Glute Exercise for More Stability in Your Swing

Why Weak Glutes Hurt Your Golf Swing

 

Balance, Posture & Stability in golf swing Lack ofPower & Consistency Tight Hamstrings Low Back Pain/Tightness Understanding the real source of your back pain and stiffness can help you connect these symptoms directly to glute weakness. In fact, research shows that tight hamstrings limiting glute activation in golf is one of the most common—and overlooked—barriers to a powerful, stable swing.

It’s no wonder why so many Golf Fitness Trainers and Therapists consider the glutes the single most important muscle group! Strengthening them is also a key part of building core and hip strength for back pain relief—something every golfer should prioritize. Pairing that strength work with lower back stretches to complement glute training can further reduce stiffness and keep you moving freely on the course.

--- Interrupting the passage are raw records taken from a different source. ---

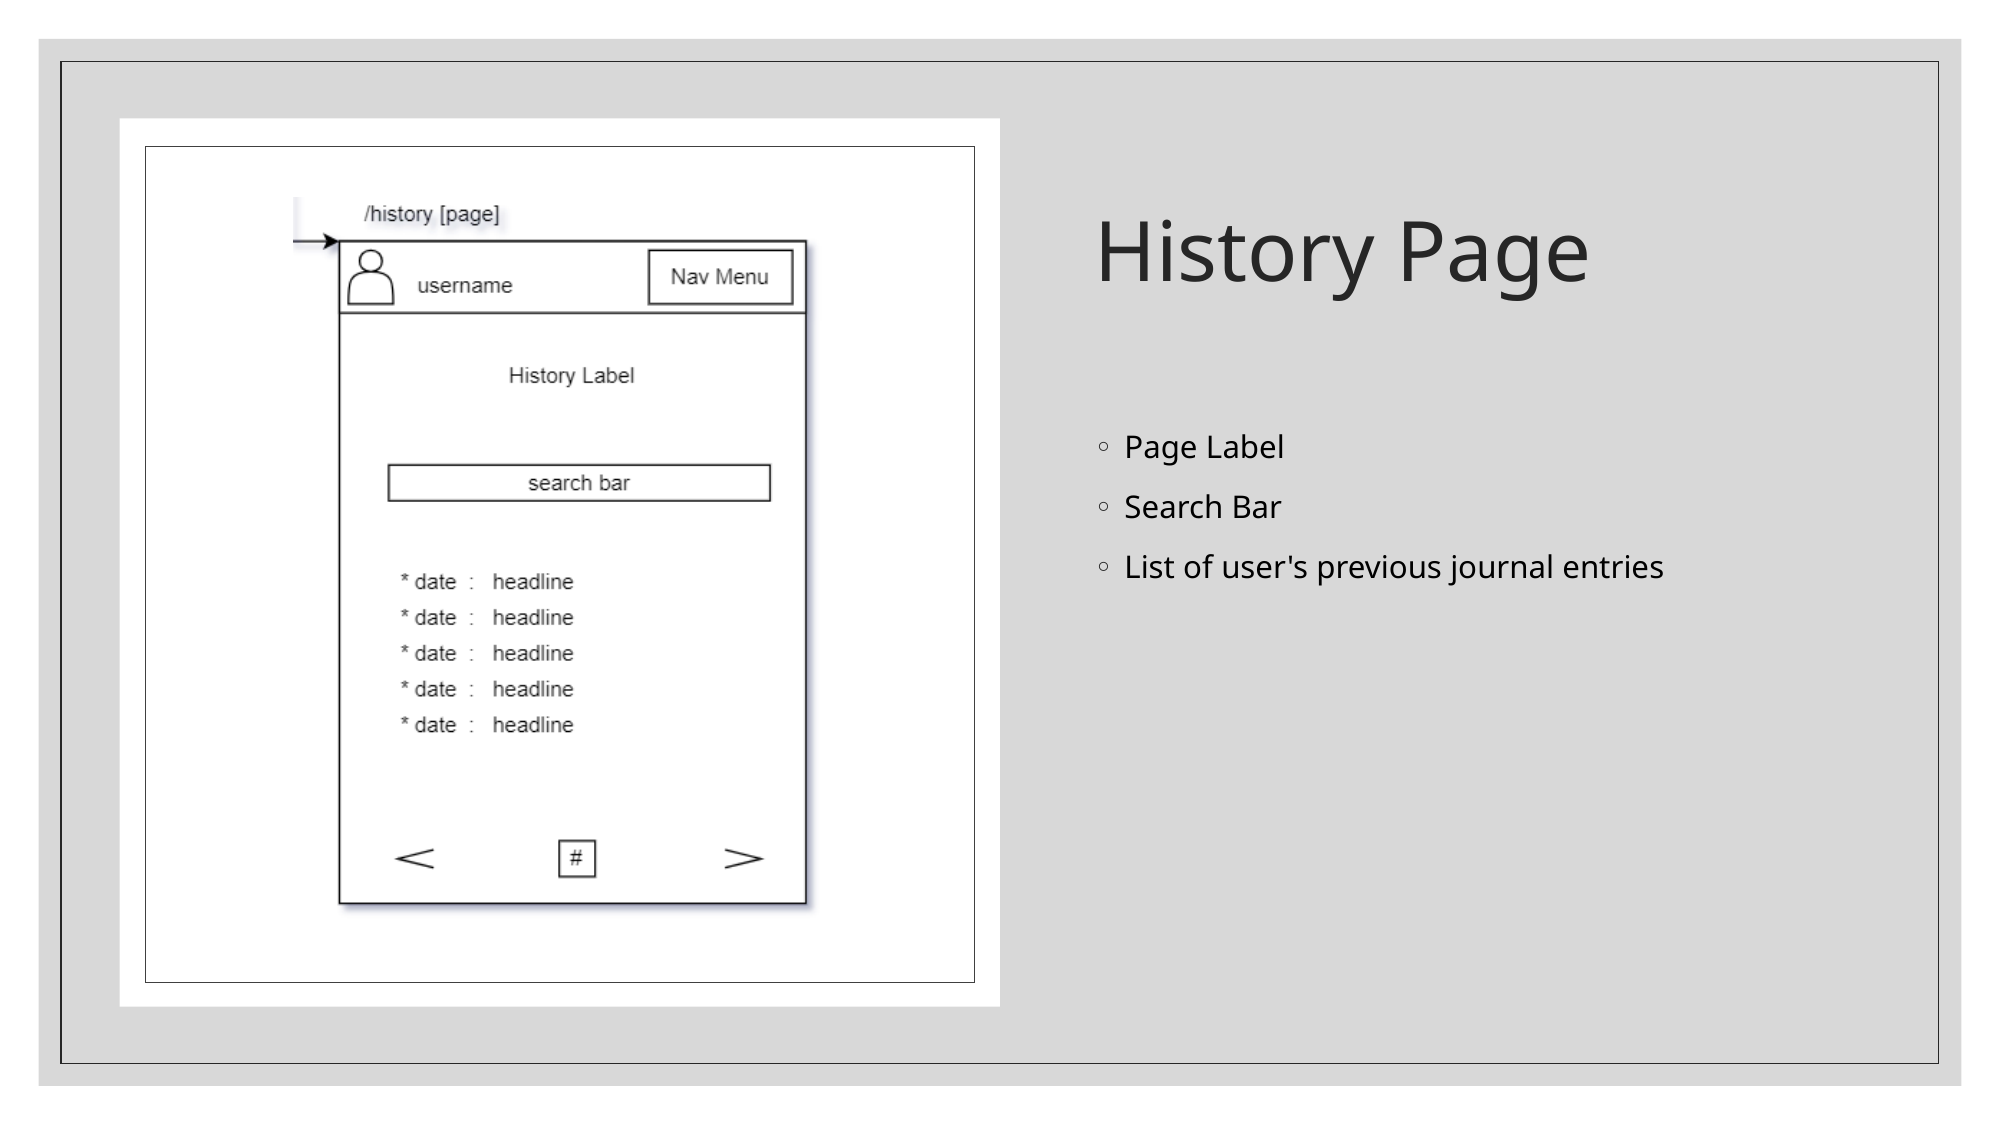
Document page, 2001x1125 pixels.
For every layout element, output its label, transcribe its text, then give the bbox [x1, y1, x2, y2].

list Page Label Search Bar List of user's previous journal entries [1079, 416, 1893, 990]
title History Page [1079, 119, 1893, 390]
picture [293, 197, 827, 930]
text_box [145, 146, 975, 983]
text_box [119, 118, 1000, 1007]
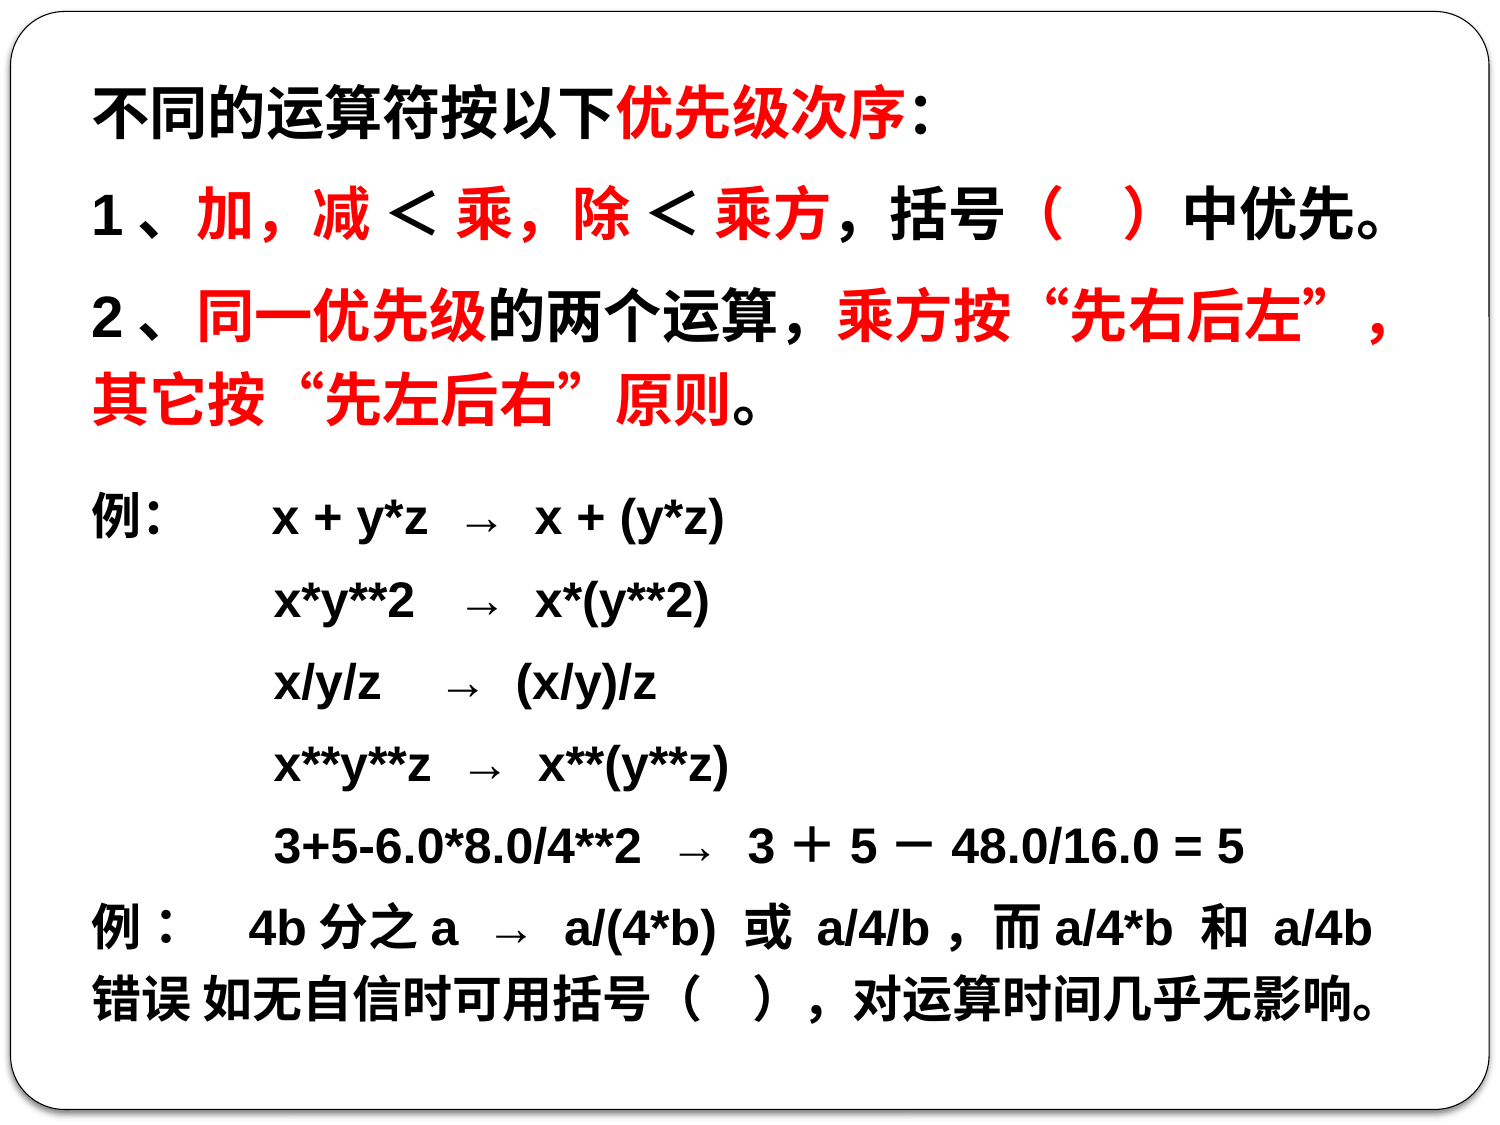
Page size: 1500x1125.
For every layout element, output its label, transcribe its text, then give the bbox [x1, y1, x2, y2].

Glute Exercise for Golf Swing Stability: Supine Bridge With March

You can train your glutes without any fancy gym equipment or heavy weights. Below, you will find one of our favorite glute exercises, the Supine Bridge With March: For a broader foundation, explore our full range of golf stability and movement control exercises that complement glute training and reinforce your swing mechanics.

Pro Tips for Performing the Supine Bridge Correctly

– When you march the left leg, contract the right glute and push hard through the right heel (and visa-versa). – If you feel tightness or cramping in your hamstring, try lifting your toes as you perform the exercise. – Perform 3-4 sets x 10 marches – Work on hip flexor flexibility to enhance glute activation—tight hip flexors can inhibit your glutes from firing fully during the bridge and march.

Strengthening your glutes also plays a key role in protecting your lower back—be sure to prevent golf back pain with glute and core exercises that keep you healthy and consistent through every round. Once you’re comfortable with the Supine Bridge With March, the next step in your progression is working on pelvic rotation exercises for your swing to translate that glute stability into real separation and power. If you try these exercises and you find them to be too challenging or uncomfortable, do not continue, until you have consulted with your physician. All exercises for golf should be customized to your needs after a proper evaluation.

Work With a FitGolf Trainer to Improve Your Game

Want to take your golf to the next level? Our FitGolf® Trainers are experts at working one-on-one with you to tailor a training program to meet the specific needs of your body and help you achieve the results you are hoping to see in your golf. If you want to go deeper on one of the most effective movements for this, be sure to maximize your swing with the glute bridge—a foundational exercise that ties directly into everything covered here. Once you’ve built that glute stability, the next step is learning how to convert glute stability into trail leg power for a more explosive, consistent swing.